#### Task to complete
Take from the entries below the stretch from the line with "f_number: 8" through the line with "f_number: 5.6", and return it exactly, leaving the pictures out.

Data extracts Block Start

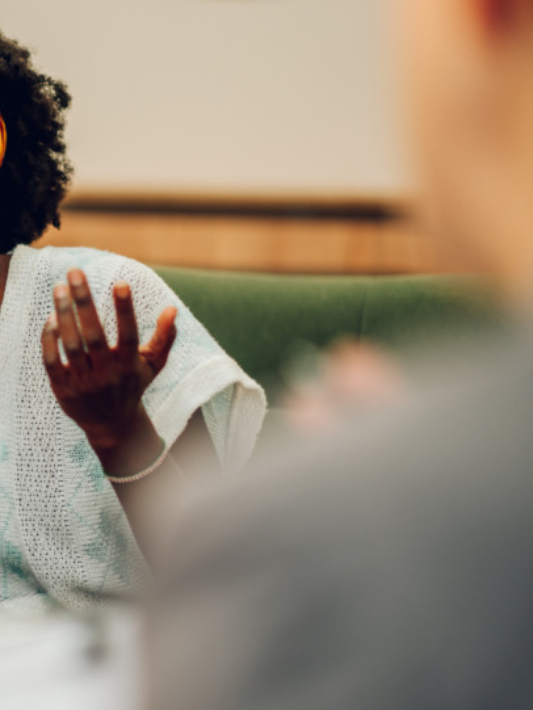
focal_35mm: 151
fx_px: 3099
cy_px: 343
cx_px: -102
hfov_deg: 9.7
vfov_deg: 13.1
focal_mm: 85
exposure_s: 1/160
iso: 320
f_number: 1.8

Data extracts Block End
Data extracts Block Start

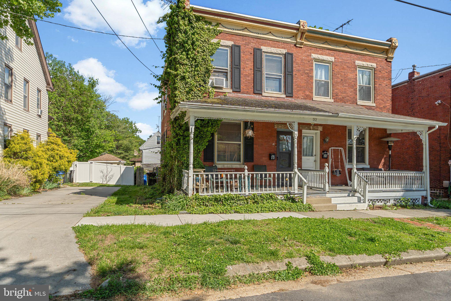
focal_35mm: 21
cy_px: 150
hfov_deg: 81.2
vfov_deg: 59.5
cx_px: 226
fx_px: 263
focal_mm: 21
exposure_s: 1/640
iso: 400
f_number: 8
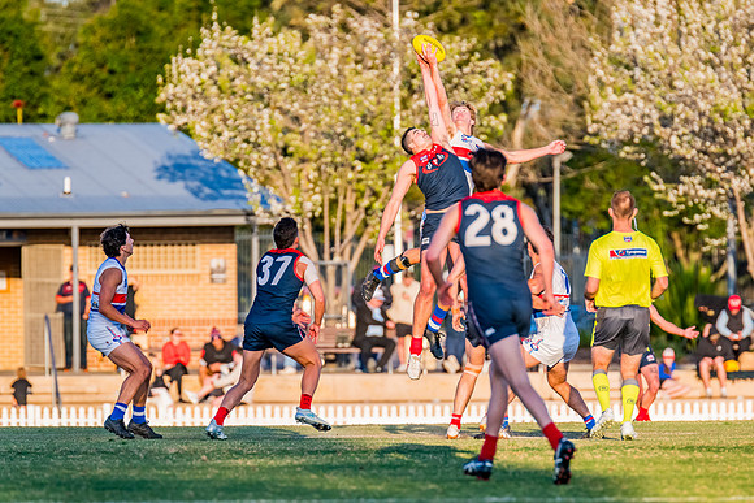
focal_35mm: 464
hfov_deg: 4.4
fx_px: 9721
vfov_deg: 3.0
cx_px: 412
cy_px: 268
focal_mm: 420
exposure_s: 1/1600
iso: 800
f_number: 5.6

Data extracts Block End

#### Result of the exercise
f_number: 8
focal_35mm: 464
hfov_deg: 4.4
fx_px: 9721
vfov_deg: 3.0
cx_px: 412
cy_px: 268
focal_mm: 420
exposure_s: 1/1600
iso: 800
f_number: 5.6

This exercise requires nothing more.